И хотя она всегда была готова к такому дню, она никогда по-настоящему не ожидала, что он наступит.

Но опять же, кто бы ожидал?

Глава 1

БЁРДИ

НЬЮ-ЙОРК

– Существует предположение, что поезда-призраки путешествуют по системе метро Нью-Йорка в самые странные часы дня, пользуясь самыми любопытными и своеобразными маршрутами с единственной целью сохранить некоторые неиспользуемые линии в рабочем состоянии. Я лично никогда не видела ни одного из этих поездов, хотя предполагаю, что в том редком случае, когда один из них заметят, мы обнаружим окончательное доказательство наиболее бесполезных правительственных расходов.

– Разве это так? – пожилой мужчина в сшитом на заказ костюме выдает сильный искренний смешок.

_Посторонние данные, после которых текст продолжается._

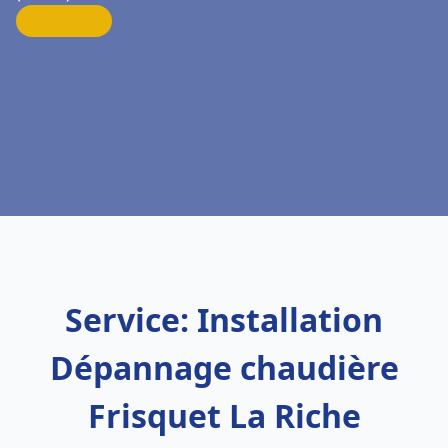
Service: Installation
Dépannage chaudière
Frisquet La Riche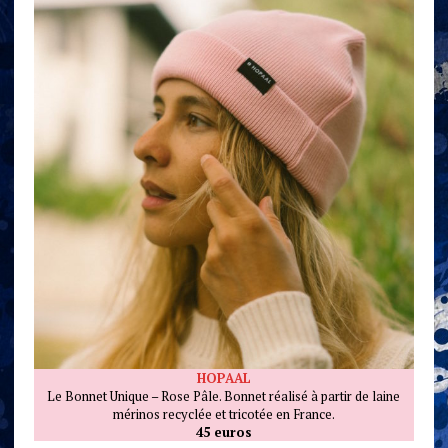
HOPAAL
Le Bonnet Unique – Rose Pâle. Bonnet réalisé à partir de laine
mérinos recyclée et tricotée en France.
45 euros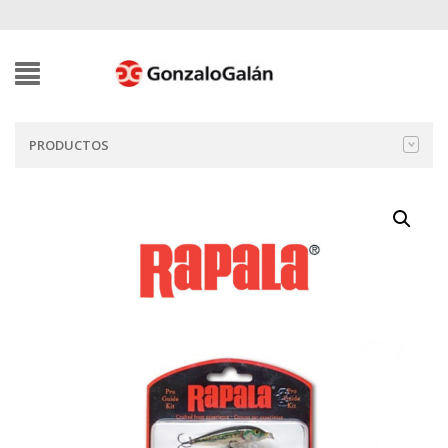
PRODUCTOS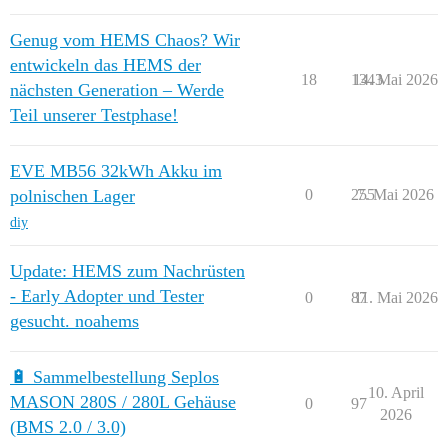
Genug vom HEMS Chaos? Wir
entwickeln das HEMS der
18
1343
14. Mai 2026
nächsten Generation – Werde
Teil unserer Testphase!
EVE MB56 32kWh Akku im
polnischen Lager
0
255
7. Mai 2026
diy
Update: HEMS zum Nachrüsten
- Early Adopter und Tester
0
87
11. Mai 2026
gesucht. noahems
🔋 Sammelbestellung Seplos
10. April
MASON 280S / 280L Gehäuse
0
97
2026
(BMS 2.0 / 3.0)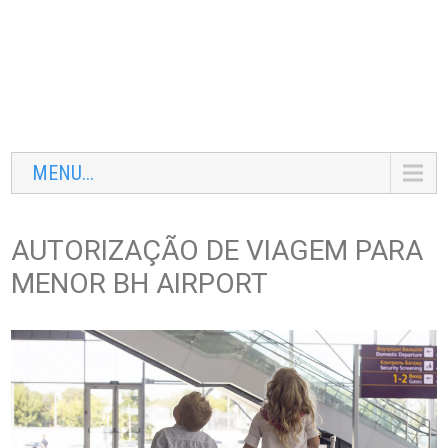
MENU...
AUTORIZAÇÃO DE VIAGEM PARA
MENOR BH AIRPORT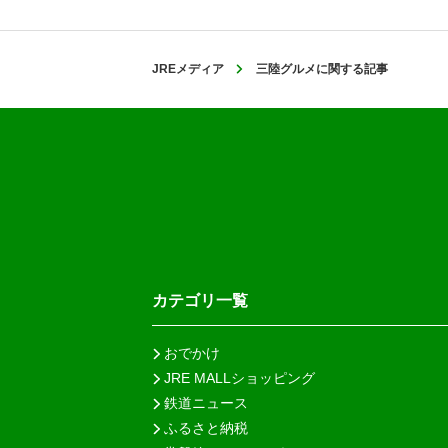
JREメディア
三陸グルメに関する記事
カテゴリ一覧
おでかけ
JRE MALLショッピング
鉄道ニュース
ふるさと納税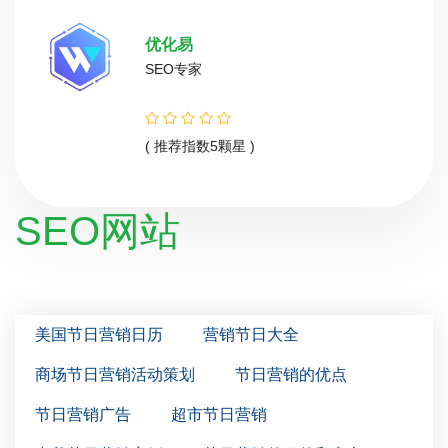
优化易
SEO专家
( 推荐指数5颗星 )
SEO网站
美国节日营销日历
营销节日大全
商场节日营销活动策划
节日营销的优点
节日营销广告
超市节日营销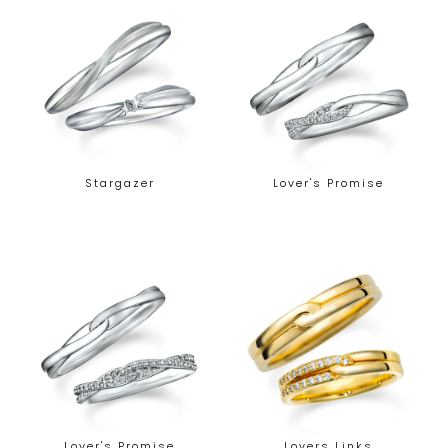
Stargazer
Lover's Promise
Lover's Promise
Lovers Links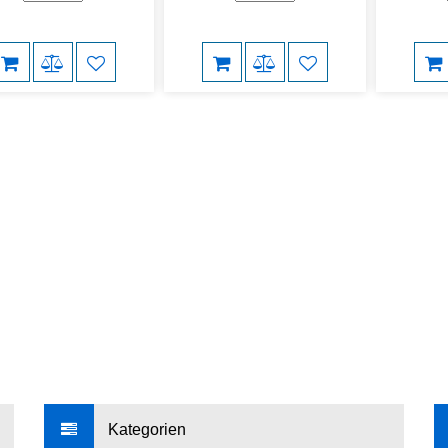
Kategorien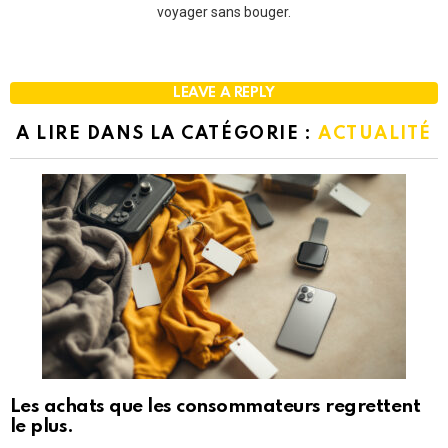
voyager sans bouger.
LEAVE A REPLY
A LIRE DANS LA CATÉGORIE :
ACTUALITÉ
Les achats que les consommateurs regrettent
le plus.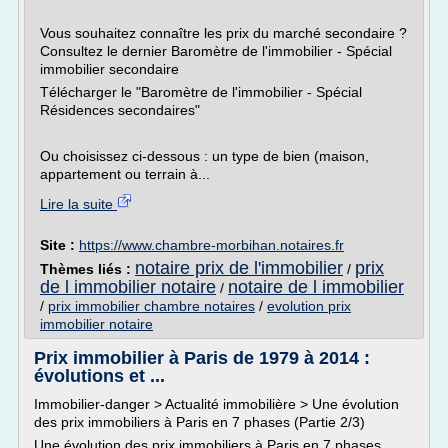
Vous souhaitez connaître les prix du marché secondaire ?
Consultez le dernier Baromètre de l'immobilier - Spécial
immobilier secondaire
Télécharger le "Baromètre de l'immobilier - Spécial
Résidences secondaires"
Ou choisissez ci-dessous : un type de bien (maison,
appartement ou terrain à...
Lire la suite
Site :
https://www.chambre-morbihan.notaires.fr
notaire prix de l'immobilier
prix
Thèmes liés :
/
de l immobilier notaire
notaire de l immobilier
/
/
prix immobilier chambre notaires
/
evolution prix
immobilier notaire
Prix immobilier à Paris de 1979 à 2014 :
évolutions et ...
Immobilier-danger > Actualité immobilière > Une évolution
des prix immobiliers à Paris en 7 phases (Partie 2/3)
Une évolution des prix immobiliers à Paris en 7 phases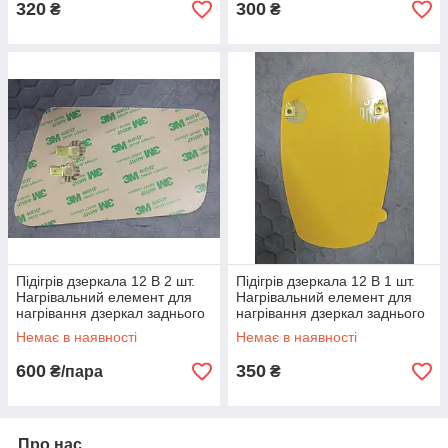
320
300
₴
₴
Підігрів дзеркала 12 В 2 шт.
Підігрів дзеркала 12 В 1 шт.
Нагрівальний елемент для
Нагрівальний елемент для
нагрівання дзеркал заднього
нагрівання дзеркал заднього
огляду. 2 елемента
огляду. 1 елемент!
Немає в наявності
Немає в наявності
600
350
₴/пара
₴
Про нас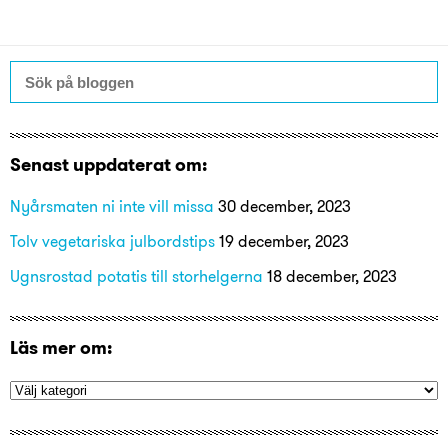
Senast uppdaterat om:
Nyårsmaten ni inte vill missa
30 december, 2023
Tolv vegetariska julbordstips
19 december, 2023
Ugnsrostad potatis till storhelgerna
18 december, 2023
Läs mer om: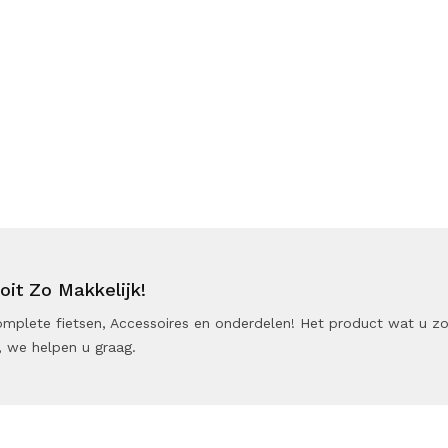
it Zo Makkelijk!
 Complete fietsen, Accessoires en onderdelen! Het product wat u z
 we helpen u graag.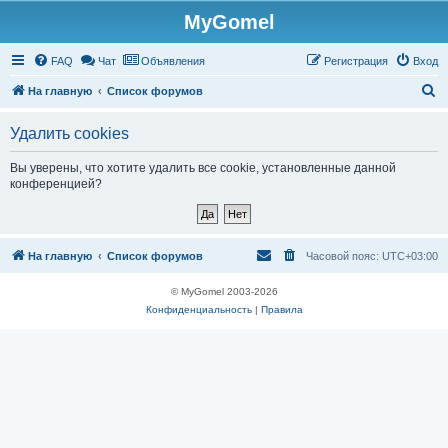
MyGomel
Регистрация
FAQ
Чат
Объявления
Р
е
г
и
с
т
р
а
ц
и
я
Вход
П
На главную
Список форумов
о
Удалить cookies
и
с
Вы уверены, что хотите удалить все cookie, установленные данной
конференцией?
к
На главную
Список форумов
Часовой пояс:
UTC+03:00
© MyGomel 2003-2026
Конфиденциальность
|
Правила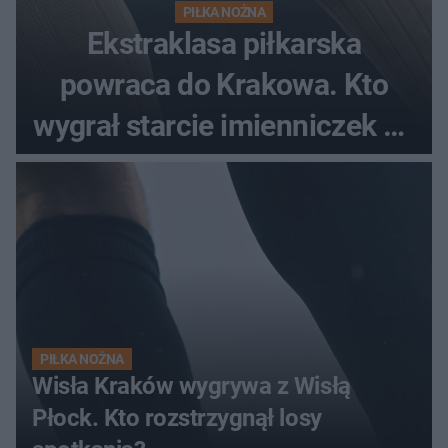
PIŁKA NOŻNA
Ekstraklasa piłkarska
powraca do Krakowa. Kto
wygrał starcie imienniczek na
pełnym stadionie
PIŁKA NOŻNA
Wisła Kraków wygrywa z Wisłą
Płock. Kto rozstrzygnął losy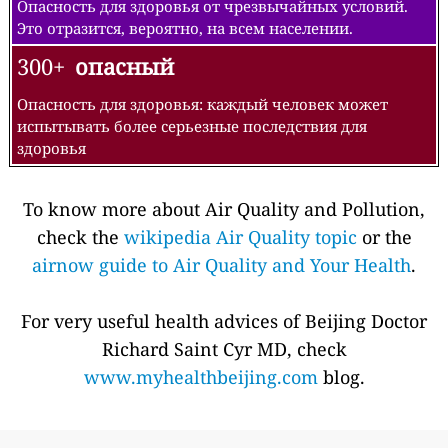
Опасность для здоровья от чрезвычайных условий.
Это отразится, вероятно, на всем населении.
300+
опасный
Опасность для здоровья: каждый человек может
испытывать более серьезные последствия для
здоровья
To know more about Air Quality and Pollution,
check the
wikipedia Air Quality topic
or the
airnow guide to Air Quality and Your Health
.
For very useful health advices of Beijing Doctor
Richard Saint Cyr MD, check
www.myhealthbeijing.com
blog.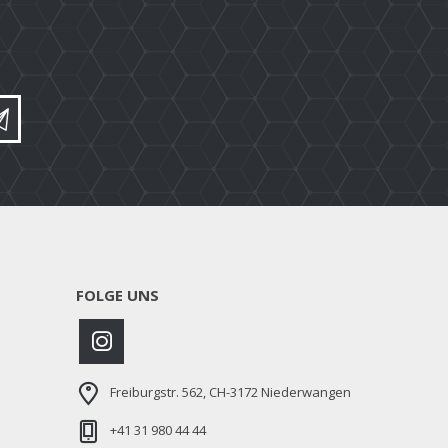
FOLGE UNS
Freiburgstr. 562, CH-3172 Niederwangen
+41 31 980 44 44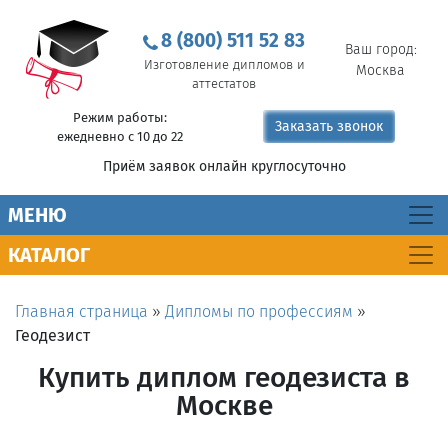
8 (800) 511 52 83
Ваш город:
Изготовление дипломов и
Москва
аттестатов
Режим работы:
Заказать звонок
ежедневно с 10 до 22
Приём заявок онлайн круглосуточно
MEНЮ
КАТАЛОГ
Главная страница
»
Дипломы по профессиям
»
Геодезист
Купить диплом геодезиста в
Москве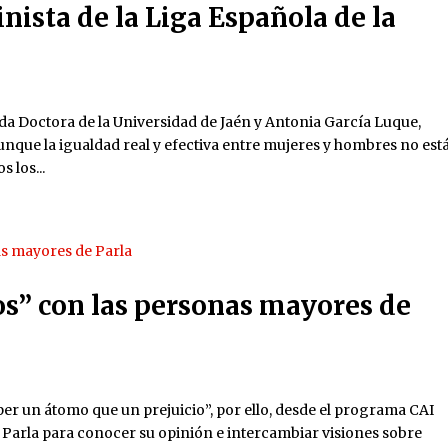
nista de la Liga Española de la
da Doctora de la Universidad de Jaén y Antonia García Luque,
unque la igualdad real y efectiva entre mujeres y hombres no est
 los...
s” con las personas mayores de
per un átomo que un prejuicio”, por ello, desde el programa CAI
 Parla para conocer su opinión e intercambiar visiones sobre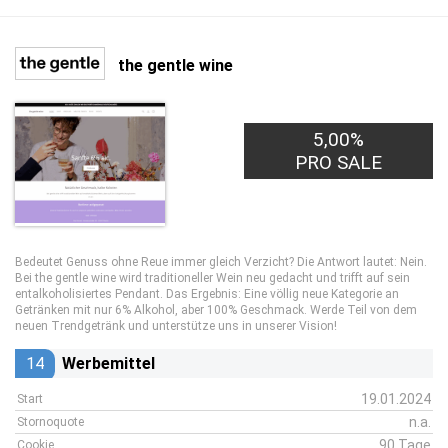
the gentle wine
5,00%
PRO SALE
Bedeutet Genuss ohne Reue immer gleich Verzicht? Die Antwort lautet: Nein.
Bei the gentle wine wird traditioneller Wein neu gedacht und trifft auf sein
entalkoholisiertes Pendant. Das Ergebnis: Eine völlig neue Kategorie an
Getränken mit nur 6% Alkohol, aber 100% Geschmack. Werde Teil von dem
neuen Trendgetränk und unterstütze uns in unserer Vision!
14
Werbemittel
19.01.2024
Start
n.a.
Stornoquote
90 Tage
Cookie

Его лицо, утомлённое и потрёпанное жизнью, но глаза наполнены весельем. – Ну, это наше правительство и для тебя, – добавляет он, перед тем как открыть вечернюю газету. – И только подумай – мы избираем этих дураков.

Я слегка киваю, не ожидая его реакции, так как сейчас он полностью сосредоточился на тщательно подобранных заголовках на тонкой газетной бумаге. Он поправляет свои очки для чтения вверх по переносице носа, пока наши тела раскачиваются из стороны в сторону мягкими колебаниями поезда. Я смотрю в окно, наблюдая, как дождь льёт как из ведра, окутывая город влажной пеленой. В сумерках огни сверкают и танцуют размытыми орнаментами в витринах центра города.

Я смотрю на свои часы, подмечая, что сейчас уже половина седьмого. Я должна была быть дома час назад. Мои плечи наклоняются вперёд, когда поезд приближается к моей остановке. Забросив рюкзак на плечо, я встаю и выхожу из вагона метро.

– Хорошего вечера, – говорю я доброму человеку.

– Береги себя, – это его единственный ответ.

Станция метро – это бурное море из пассажиров и суматохи. Толкотня и распихивание продолжается, пока путешественники пробираются и выбираются с перегруженной людьми платформы. Воздух разряжен, и сильный туман затрудняет зрение. Я выхожу на улицу и вижу, как машины лавируют в уличном движении, чудом избегая друг друга, где-то поблизости пронзительно разрывается сирена, прорывая сопротивление воздуха.

Агрессивные капли дождя колошматят по куполам зонтиков, еле удерживаемых задыхающимися пешеходами, когда я присоединяюсь к группе дёрганных тел и мокрых портфелей на нашем перекрестке. Хаос разворачивается по мере изменения сигнала светофора, дающим разрешение пересечь напряжённый перекресток. Это чистое столпотворение, когда пассажиры начинают, тараня, проходить мимо друг друга и перебегать через улицу.

Раздаётся треск молнии, как раз в тот момент, когда меня толкают на землю. Моё лицо с грубой силой ударяется о неровность тротуара, и у меня перехватывает дыхание. Огромное количество мокрых мокасинов и каблуков проносится мимо меня, игнорируя мои бесплодные мольбы о помощи. Я смутно слышу слабый писк сигнала светофора, предупреждающего пешеходов, что их очередь практически закончилась. Я пытаюсь встать, но давка пассажиров удерживает меня на земле.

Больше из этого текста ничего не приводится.